#### [Task prompt]
Your answer must consist solely of the lines from the start of the entries below through the line with "Before answering the", unchanged.

#### [Data to use]
+++++

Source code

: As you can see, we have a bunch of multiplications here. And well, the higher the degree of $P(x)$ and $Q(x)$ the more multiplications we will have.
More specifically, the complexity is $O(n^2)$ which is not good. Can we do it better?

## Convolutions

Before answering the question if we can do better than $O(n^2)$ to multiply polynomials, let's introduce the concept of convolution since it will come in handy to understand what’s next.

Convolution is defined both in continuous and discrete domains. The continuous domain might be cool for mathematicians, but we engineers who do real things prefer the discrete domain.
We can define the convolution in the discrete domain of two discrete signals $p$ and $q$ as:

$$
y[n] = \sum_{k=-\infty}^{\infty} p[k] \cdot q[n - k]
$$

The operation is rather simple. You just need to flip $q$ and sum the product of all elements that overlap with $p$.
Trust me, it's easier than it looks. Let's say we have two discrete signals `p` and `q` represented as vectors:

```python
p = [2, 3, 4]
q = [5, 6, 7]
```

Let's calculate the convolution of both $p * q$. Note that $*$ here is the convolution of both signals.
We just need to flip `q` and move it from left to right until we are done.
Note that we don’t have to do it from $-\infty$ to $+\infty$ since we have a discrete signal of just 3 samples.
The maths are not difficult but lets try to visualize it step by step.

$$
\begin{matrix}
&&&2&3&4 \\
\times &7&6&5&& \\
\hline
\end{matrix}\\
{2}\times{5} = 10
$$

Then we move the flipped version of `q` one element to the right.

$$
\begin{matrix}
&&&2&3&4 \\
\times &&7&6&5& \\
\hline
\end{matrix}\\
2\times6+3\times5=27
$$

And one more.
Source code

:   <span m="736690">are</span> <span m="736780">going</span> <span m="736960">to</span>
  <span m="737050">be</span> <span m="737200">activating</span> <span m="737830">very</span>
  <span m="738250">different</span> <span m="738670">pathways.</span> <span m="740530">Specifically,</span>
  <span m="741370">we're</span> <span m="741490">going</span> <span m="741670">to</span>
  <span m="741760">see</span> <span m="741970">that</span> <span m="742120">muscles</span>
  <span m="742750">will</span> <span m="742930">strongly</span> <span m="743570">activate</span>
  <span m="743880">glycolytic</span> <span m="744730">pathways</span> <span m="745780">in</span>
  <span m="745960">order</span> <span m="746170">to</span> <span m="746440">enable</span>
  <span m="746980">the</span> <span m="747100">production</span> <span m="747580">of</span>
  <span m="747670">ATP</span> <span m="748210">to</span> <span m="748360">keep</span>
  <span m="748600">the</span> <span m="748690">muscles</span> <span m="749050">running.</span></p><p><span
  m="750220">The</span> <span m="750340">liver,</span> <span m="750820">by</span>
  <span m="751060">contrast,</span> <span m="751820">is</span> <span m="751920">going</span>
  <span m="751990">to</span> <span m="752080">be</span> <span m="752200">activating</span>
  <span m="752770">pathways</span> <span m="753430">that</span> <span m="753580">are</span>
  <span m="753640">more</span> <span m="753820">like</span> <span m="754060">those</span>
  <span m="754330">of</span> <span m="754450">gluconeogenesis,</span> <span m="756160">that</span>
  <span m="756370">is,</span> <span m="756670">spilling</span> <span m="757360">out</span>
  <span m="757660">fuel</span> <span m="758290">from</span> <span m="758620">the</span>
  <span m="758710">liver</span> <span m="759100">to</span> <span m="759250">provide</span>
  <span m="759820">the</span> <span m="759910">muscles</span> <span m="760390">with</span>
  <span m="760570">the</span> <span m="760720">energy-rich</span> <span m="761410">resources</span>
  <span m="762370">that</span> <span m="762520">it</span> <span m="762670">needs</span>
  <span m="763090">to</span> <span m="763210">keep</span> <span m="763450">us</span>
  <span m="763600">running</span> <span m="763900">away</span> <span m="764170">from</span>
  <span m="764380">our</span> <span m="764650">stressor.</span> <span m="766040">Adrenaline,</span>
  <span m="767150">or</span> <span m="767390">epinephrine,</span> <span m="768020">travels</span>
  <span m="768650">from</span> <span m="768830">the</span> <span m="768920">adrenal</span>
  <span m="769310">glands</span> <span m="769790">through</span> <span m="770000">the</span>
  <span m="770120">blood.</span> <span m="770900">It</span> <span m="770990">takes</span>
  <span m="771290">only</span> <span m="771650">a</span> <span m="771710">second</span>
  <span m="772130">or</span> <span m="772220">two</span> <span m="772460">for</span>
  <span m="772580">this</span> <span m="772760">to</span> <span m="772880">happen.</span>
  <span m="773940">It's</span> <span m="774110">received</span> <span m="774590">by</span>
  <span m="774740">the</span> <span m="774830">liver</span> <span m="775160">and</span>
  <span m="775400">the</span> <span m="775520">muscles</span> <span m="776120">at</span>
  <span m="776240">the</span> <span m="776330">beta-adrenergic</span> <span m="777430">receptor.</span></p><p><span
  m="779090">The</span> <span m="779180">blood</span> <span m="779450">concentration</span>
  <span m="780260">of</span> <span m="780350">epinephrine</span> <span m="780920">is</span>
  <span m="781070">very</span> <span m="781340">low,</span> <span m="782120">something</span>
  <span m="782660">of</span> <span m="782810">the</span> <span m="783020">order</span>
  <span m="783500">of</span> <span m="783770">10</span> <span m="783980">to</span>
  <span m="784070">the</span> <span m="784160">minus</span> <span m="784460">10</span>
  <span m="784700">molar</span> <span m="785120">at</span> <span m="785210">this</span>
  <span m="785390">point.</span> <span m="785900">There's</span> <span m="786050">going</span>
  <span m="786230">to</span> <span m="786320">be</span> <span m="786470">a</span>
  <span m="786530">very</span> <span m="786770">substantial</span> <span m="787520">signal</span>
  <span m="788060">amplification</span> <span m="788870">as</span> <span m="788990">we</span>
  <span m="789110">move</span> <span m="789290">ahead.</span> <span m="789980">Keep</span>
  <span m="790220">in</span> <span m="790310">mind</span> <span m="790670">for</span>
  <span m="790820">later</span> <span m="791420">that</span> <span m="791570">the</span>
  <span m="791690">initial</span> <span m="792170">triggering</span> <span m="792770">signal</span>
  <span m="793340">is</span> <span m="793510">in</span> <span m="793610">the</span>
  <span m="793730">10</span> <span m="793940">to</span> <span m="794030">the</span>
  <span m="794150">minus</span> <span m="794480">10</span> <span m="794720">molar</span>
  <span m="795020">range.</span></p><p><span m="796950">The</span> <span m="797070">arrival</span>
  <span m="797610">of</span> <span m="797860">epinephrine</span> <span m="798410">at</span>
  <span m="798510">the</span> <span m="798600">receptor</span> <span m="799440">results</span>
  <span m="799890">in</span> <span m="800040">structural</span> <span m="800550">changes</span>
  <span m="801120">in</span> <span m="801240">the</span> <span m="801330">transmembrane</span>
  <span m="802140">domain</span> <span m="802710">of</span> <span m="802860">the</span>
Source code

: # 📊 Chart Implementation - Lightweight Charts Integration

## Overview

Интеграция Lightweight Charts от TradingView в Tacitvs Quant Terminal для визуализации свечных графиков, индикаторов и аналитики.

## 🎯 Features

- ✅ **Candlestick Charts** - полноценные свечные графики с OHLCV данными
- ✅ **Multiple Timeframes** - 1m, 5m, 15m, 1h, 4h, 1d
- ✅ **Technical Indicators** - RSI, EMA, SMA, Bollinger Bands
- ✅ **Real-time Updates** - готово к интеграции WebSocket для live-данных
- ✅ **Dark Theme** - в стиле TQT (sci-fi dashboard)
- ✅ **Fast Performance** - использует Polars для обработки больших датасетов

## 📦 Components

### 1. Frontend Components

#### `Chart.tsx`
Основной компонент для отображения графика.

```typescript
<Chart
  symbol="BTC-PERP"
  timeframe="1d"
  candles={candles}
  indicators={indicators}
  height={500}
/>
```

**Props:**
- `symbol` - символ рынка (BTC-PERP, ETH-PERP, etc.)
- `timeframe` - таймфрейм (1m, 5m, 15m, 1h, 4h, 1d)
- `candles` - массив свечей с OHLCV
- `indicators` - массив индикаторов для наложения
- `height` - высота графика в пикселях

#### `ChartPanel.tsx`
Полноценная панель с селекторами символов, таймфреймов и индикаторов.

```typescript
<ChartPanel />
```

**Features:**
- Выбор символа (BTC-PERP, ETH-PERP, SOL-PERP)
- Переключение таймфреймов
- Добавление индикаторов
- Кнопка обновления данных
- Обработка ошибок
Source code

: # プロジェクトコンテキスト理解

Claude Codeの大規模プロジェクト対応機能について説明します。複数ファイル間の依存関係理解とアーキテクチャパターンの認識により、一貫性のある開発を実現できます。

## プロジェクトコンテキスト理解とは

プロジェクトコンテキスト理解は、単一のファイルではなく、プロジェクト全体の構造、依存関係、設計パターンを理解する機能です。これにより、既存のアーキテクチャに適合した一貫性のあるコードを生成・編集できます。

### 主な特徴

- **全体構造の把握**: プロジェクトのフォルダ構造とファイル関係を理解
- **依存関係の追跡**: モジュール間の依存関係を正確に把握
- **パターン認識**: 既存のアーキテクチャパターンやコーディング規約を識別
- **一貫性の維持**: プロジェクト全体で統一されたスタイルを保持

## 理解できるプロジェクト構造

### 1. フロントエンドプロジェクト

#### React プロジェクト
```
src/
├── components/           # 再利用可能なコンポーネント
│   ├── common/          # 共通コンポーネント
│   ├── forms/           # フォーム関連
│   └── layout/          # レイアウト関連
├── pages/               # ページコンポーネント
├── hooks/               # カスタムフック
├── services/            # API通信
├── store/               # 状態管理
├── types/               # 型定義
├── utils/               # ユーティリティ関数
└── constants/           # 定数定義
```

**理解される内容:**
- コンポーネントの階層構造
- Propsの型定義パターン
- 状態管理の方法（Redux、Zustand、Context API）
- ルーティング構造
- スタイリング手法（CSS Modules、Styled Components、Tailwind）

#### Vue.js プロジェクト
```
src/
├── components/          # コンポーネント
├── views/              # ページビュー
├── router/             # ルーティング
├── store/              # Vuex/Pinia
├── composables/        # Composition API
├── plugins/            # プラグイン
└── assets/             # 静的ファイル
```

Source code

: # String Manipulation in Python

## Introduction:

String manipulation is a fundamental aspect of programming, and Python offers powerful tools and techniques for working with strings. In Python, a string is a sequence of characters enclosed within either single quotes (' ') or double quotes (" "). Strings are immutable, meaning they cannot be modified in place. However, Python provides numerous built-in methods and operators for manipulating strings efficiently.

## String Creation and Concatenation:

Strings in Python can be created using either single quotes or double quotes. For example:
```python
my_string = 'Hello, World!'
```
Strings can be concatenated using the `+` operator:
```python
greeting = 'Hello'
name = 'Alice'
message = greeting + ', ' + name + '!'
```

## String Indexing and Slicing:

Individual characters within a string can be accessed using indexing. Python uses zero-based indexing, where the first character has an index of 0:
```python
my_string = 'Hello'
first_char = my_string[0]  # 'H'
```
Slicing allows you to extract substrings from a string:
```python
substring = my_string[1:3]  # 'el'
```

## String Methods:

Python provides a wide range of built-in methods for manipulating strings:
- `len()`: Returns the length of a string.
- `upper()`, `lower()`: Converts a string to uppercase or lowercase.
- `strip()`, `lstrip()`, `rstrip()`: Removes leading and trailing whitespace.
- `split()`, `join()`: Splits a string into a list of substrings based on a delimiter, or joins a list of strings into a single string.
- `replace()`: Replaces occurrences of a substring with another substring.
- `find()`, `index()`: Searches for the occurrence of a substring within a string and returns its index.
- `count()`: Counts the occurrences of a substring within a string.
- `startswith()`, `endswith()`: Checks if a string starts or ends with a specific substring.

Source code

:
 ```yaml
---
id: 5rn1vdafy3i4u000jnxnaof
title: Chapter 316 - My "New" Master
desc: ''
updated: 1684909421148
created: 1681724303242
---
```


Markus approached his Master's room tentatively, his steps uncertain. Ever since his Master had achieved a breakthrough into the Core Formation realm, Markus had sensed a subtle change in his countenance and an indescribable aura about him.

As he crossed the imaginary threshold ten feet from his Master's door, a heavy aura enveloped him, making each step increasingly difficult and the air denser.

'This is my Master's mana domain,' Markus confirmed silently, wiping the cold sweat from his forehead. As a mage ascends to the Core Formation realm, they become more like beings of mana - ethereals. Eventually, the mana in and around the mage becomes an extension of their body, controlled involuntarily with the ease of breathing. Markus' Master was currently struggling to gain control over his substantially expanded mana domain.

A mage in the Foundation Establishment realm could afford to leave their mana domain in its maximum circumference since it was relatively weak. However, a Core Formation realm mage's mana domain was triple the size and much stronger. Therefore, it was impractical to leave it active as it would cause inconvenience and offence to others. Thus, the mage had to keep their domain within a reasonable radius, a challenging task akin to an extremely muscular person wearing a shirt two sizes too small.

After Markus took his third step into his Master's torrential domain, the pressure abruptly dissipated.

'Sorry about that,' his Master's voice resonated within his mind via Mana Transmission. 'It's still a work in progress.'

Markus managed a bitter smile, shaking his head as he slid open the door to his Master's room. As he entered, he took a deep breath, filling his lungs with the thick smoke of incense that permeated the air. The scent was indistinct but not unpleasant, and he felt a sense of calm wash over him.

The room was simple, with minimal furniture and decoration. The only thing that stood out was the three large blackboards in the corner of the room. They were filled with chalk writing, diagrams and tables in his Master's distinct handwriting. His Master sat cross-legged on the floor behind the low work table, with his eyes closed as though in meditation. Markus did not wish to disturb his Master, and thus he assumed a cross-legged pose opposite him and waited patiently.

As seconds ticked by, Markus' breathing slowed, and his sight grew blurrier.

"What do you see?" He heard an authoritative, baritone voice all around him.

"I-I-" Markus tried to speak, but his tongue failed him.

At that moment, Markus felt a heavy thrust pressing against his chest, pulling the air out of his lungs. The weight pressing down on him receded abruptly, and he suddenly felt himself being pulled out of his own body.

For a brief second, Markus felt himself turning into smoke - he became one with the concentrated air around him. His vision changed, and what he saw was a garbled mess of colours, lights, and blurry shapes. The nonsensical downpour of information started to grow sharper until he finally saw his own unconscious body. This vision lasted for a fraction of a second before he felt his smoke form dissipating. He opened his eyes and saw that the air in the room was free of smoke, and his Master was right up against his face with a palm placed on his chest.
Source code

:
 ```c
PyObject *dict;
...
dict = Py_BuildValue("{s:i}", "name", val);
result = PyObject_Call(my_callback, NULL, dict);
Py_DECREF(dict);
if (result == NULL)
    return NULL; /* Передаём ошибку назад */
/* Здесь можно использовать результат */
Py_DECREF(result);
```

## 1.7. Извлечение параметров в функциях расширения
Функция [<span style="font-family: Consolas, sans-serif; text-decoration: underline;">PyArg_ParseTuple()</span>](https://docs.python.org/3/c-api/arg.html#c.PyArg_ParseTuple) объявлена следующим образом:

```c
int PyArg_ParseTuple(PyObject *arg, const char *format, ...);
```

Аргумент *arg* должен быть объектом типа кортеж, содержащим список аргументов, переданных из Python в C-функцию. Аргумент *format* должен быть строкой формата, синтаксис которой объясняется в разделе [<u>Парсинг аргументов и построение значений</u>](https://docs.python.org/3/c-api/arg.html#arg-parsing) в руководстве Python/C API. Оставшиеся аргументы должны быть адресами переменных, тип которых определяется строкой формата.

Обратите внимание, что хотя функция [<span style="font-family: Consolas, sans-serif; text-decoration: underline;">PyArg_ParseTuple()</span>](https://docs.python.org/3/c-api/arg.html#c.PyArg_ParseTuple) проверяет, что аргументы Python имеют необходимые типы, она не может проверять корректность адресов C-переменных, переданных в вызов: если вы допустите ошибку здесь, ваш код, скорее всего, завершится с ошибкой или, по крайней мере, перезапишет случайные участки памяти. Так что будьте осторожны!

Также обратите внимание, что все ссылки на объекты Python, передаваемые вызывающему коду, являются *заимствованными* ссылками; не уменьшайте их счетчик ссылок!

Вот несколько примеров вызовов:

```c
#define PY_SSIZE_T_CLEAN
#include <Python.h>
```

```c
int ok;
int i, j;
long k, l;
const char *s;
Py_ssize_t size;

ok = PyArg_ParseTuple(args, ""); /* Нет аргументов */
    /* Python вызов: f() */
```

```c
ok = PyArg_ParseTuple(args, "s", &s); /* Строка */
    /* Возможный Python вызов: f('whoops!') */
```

+++++

#### [Response to this task]
Source code

: As you can see, we have a bunch of multiplications here. And well, the higher the degree of $P(x)$ and $Q(x)$ the more multiplications we will have.
More specifically, the complexity is $O(n^2)$ which is not good. Can we do it better?

## Convolutions

Before answering the question if we can do better than $O(n^2)$ to multiply polynomials, let's introduce the concept of convolution since it will come in handy to understand what’s next.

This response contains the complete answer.